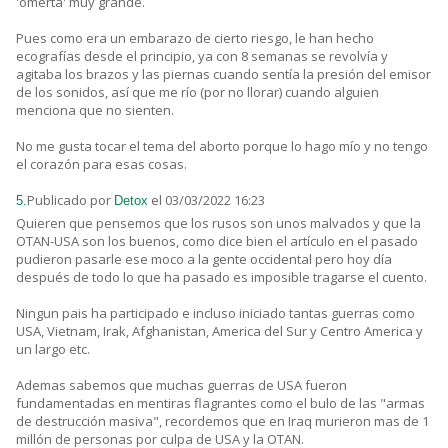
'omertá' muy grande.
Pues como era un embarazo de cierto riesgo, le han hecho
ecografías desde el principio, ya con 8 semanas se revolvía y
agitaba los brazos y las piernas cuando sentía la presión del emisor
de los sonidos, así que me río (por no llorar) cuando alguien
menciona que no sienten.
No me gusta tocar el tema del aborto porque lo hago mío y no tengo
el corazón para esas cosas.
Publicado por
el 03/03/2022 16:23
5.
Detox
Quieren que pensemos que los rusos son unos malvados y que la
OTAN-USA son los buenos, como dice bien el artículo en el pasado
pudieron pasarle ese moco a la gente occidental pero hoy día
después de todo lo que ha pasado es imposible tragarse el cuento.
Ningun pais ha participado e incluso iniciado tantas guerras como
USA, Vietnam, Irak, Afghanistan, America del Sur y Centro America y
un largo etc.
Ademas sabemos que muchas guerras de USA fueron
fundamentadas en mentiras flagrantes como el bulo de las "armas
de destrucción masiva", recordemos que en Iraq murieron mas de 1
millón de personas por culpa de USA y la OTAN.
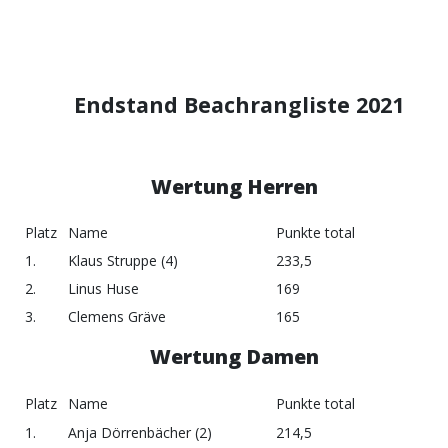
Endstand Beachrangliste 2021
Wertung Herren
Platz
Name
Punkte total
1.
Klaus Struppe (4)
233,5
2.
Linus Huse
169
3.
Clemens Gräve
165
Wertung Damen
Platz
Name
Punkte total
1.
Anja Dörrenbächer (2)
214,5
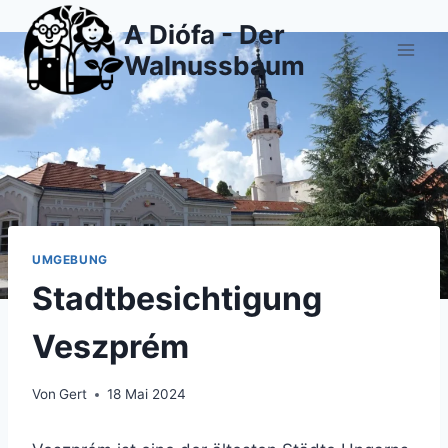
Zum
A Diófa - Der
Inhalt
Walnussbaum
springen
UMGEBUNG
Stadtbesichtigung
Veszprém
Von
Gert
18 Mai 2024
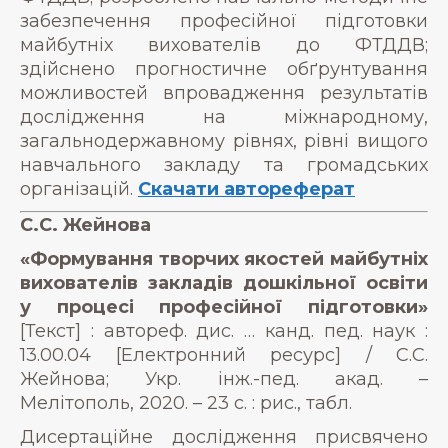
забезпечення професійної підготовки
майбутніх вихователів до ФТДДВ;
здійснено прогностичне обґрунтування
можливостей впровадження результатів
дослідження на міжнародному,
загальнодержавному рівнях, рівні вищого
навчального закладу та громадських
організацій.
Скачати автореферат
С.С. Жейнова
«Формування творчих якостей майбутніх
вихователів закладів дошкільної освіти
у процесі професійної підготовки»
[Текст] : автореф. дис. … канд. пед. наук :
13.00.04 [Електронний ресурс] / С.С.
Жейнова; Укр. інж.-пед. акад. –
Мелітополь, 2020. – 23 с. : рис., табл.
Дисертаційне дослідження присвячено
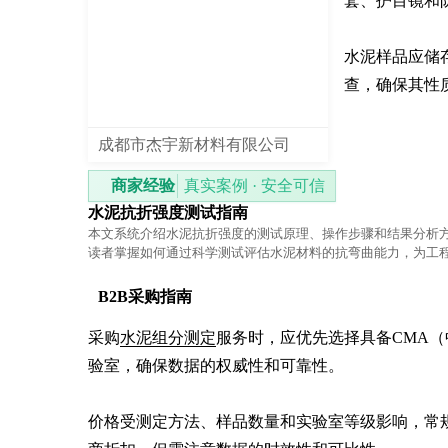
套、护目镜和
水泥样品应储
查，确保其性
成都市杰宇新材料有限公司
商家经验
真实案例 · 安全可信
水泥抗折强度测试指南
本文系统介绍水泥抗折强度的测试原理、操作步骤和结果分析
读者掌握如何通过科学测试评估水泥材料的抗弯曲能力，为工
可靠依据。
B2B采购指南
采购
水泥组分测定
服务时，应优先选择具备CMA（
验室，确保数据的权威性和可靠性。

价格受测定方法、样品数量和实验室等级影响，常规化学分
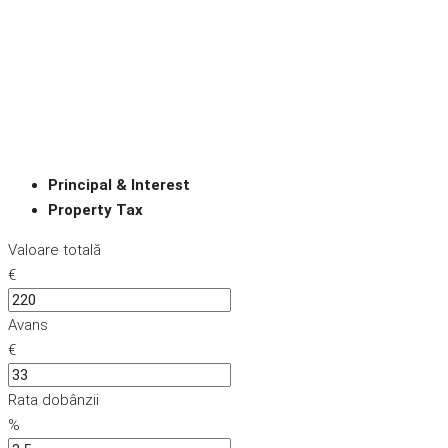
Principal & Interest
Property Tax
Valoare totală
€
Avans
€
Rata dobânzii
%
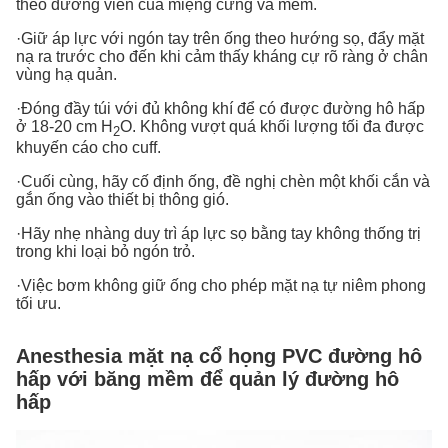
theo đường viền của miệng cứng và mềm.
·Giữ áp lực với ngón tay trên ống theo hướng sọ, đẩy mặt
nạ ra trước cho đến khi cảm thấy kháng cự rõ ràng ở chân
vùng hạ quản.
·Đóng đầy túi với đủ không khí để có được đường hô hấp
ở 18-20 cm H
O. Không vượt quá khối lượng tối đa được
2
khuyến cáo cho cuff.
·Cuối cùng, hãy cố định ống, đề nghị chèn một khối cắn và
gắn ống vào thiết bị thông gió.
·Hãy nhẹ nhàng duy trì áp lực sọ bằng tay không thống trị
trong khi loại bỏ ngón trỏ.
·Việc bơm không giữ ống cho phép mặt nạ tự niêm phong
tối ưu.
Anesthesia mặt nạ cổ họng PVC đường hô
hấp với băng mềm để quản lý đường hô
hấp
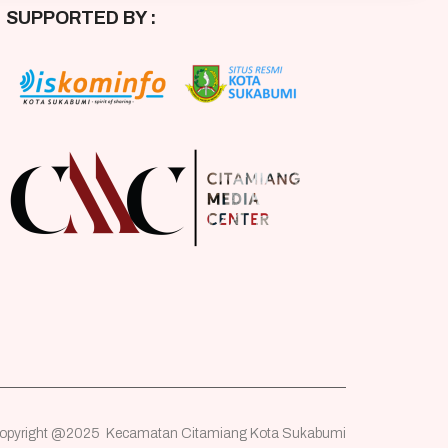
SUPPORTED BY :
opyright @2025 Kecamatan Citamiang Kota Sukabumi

------------------------

- _Aim of the exercise_:
No pictures belong in the answer, only the lines from the top of the listing through the line containing "un largo etc.", repeated word for word.

- _Answer to this task_:
'omertá' muy grande.
Pues como era un embarazo de cierto riesgo, le han hecho
ecografías desde el principio, ya con 8 semanas se revolvía y
agitaba los brazos y las piernas cuando sentía la presión del emisor
de los sonidos, así que me río (por no llorar) cuando alguien
menciona que no sienten.
No me gusta tocar el tema del aborto porque lo hago mío y no tengo
el corazón para esas cosas.
Publicado por
el 03/03/2022 16:23
5.
Detox
Quieren que pensemos que los rusos son unos malvados y que la
OTAN-USA son los buenos, como dice bien el artículo en el pasado
pudieron pasarle ese moco a la gente occidental pero hoy día
después de todo lo que ha pasado es imposible tragarse el cuento.
Ningun pais ha participado e incluso iniciado tantas guerras como
USA, Vietnam, Irak, Afghanistan, America del Sur y Centro America y
un largo etc.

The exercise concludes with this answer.